A visual language is a set of practices by which images can be used to communicate concepts.

In the ambit of Visual Languages, our research has focused on theoretical, methodological and applied aspects of the traditional visual languages and has deepened on the study of the sketched visual languages, that is, the languages defined on free-hand drawn sketched visual languages.

As for the theoretical aspects, extensions to the model of picturel languages to the colored, drawn and pixel pictures case have been defined, studying some of their computability and decidability aspects.
As for the methodological and implementing aspects, a technique, based on positional extended grammars, for the creation of the compilers and the visual languages and then of the visual modeling environment through the use of technologies tradiotionally employed for the textual programming languages, has been define. Some applications focus on the use of visual languages both in the e-learning and in the software engineering fields.

In the ambit of sketched visual languages, our research has brought to the definition of a new grammar formalism, called Sketch Grammar, capable of describing both the free hand drawn symbols and the syntax of the languages they compose. On the sketch grammars several procedures have been defined, similar to those defined for LR Parsing, for the automatic generation of recognizers for the described sketch languages.

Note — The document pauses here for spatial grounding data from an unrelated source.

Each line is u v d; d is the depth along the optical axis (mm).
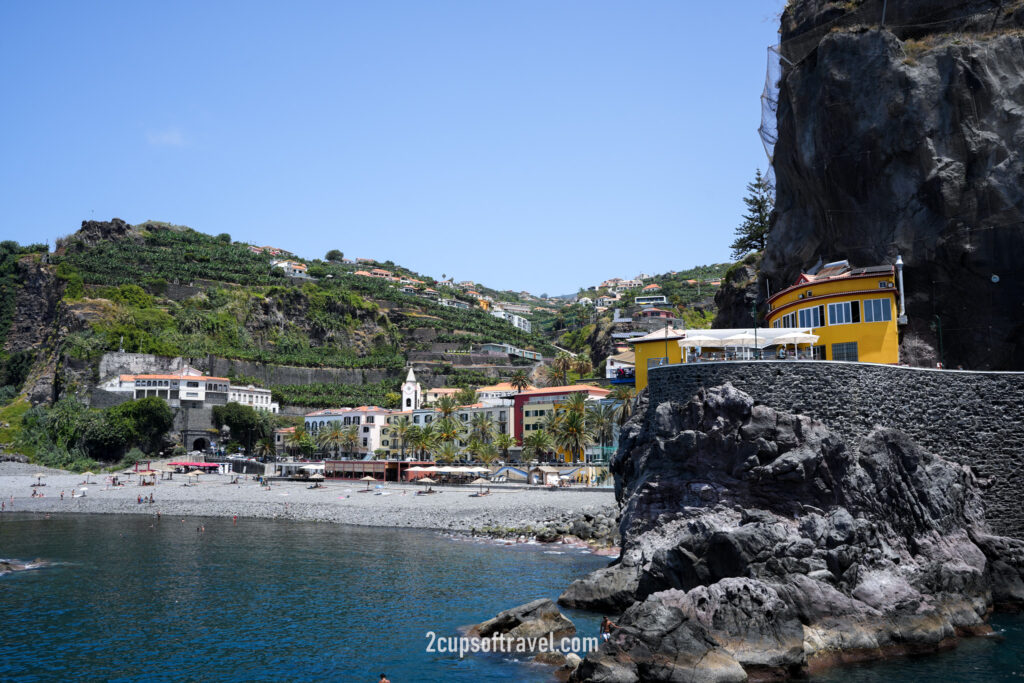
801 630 35531
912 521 42625
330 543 85812
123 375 194875
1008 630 40969
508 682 37156
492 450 145750
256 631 47875
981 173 63000
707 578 39844
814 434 42469
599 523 84938
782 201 83875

In order to improve the efficiency and the accuracy of the built recognizers, several strategies have been defined, such as, the introduction of a training phase, the use of a framework based on agents for the low level recognition of symbols, the use of the ambiguity resolution context during symbol recognition, the use of techniques for error recovery to capture information on missing or erroneously recognized strokes.

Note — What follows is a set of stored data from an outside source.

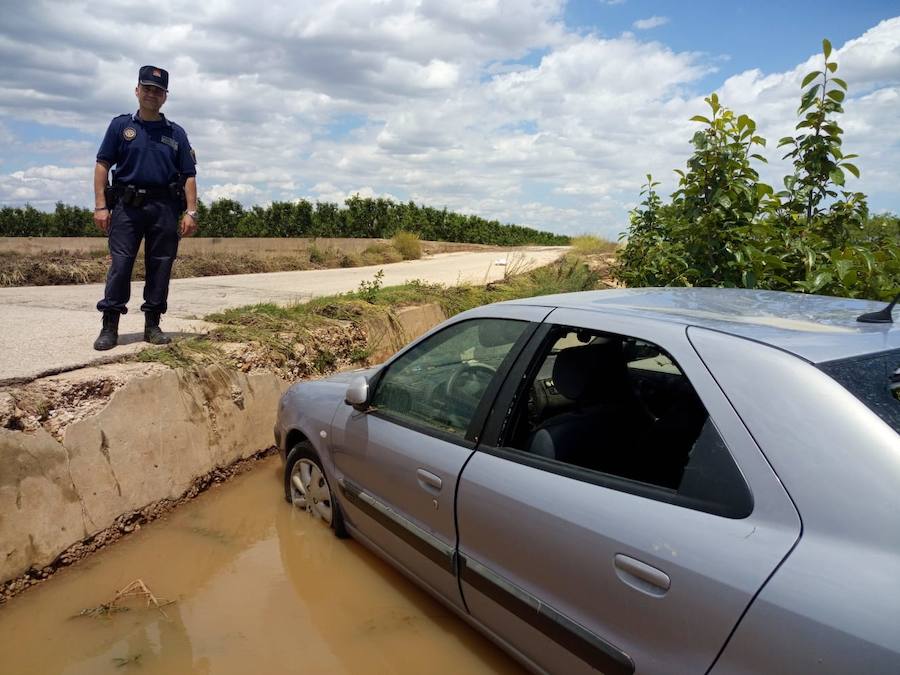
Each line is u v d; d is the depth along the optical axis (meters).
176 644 2.99
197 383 4.80
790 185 5.41
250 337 5.84
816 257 5.02
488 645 2.99
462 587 2.73
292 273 15.54
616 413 2.77
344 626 3.14
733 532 1.77
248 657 2.91
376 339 7.63
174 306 8.18
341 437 3.61
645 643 1.92
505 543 2.44
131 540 3.93
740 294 2.86
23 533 3.37
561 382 2.73
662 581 1.86
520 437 2.65
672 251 5.82
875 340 2.04
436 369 3.16
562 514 2.21
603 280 13.41
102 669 2.81
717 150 5.12
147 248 5.21
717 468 1.89
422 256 27.64
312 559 3.75
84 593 3.38
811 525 1.66
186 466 4.52
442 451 2.83
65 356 4.69
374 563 3.72
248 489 4.73
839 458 1.68
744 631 1.66
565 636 2.19
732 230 5.12
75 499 3.68
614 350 2.88
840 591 1.53
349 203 43.56
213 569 3.65
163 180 5.04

The results gained in this ambit and further studies on the definition of incremental parsers based on GLR parsing have been used for the automatic generation of syntax-aware visual language editors, which allow the user to easily construct a hand drawn visual phrase. In these editors, the user is interactively aided in the correct building of the phrase with suggestions on the possible extensions of the phrase with techniques of automatic completion of incomplete symbols.
An initial experimental prototype has been integrated in the VLDesk system, already used for the generation of classical visual environments. This has allow the development of empirical studies on real languages, such as UML, to verify the effectiveness of the proposed approaches.